== Work instructions ==
Return only the lines of the listing below that run from the line with "desempeño durante el" through the line with "balanza comercial acumulada", both ends included, exactly as written.
======== Input records
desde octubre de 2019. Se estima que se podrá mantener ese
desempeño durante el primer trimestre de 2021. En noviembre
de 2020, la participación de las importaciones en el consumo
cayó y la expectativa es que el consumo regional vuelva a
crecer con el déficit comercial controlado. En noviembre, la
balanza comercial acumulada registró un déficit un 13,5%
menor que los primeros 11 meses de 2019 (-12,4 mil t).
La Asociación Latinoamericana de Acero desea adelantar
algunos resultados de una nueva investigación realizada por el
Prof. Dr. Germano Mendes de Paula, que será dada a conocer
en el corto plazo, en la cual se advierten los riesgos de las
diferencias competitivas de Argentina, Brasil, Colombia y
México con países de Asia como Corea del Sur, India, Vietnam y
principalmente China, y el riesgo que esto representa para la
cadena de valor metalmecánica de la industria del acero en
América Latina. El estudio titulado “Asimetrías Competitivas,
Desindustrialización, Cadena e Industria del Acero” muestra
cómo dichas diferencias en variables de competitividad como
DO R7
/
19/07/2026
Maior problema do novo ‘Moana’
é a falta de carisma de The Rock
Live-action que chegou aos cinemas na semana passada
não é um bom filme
================
======== Input records
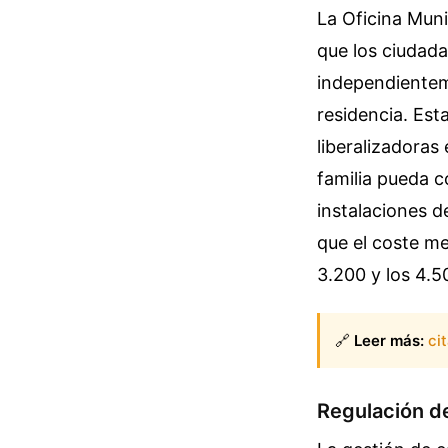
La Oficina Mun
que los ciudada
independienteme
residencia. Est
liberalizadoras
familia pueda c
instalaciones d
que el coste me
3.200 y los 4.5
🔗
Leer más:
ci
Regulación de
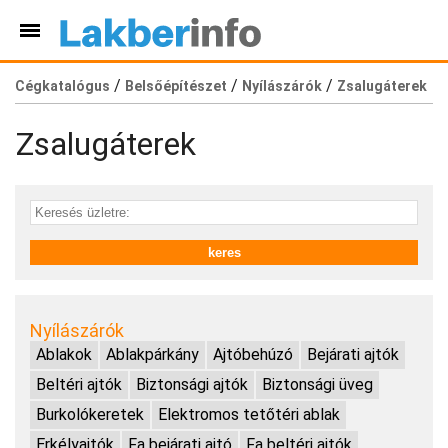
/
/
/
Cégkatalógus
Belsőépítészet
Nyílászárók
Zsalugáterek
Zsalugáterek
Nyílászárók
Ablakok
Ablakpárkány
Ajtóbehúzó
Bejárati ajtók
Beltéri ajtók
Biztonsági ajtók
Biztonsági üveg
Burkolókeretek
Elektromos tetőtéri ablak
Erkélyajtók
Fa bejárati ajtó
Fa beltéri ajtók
================
== Worked solution ==
desempeño durante el primer trimestre de 2021. En noviembre
de 2020, la participación de las importaciones en el consumo
cayó y la expectativa es que el consumo regional vuelva a
crecer con el déficit comercial controlado. En noviembre, la
balanza comercial acumulada registró un déficit un 13,5%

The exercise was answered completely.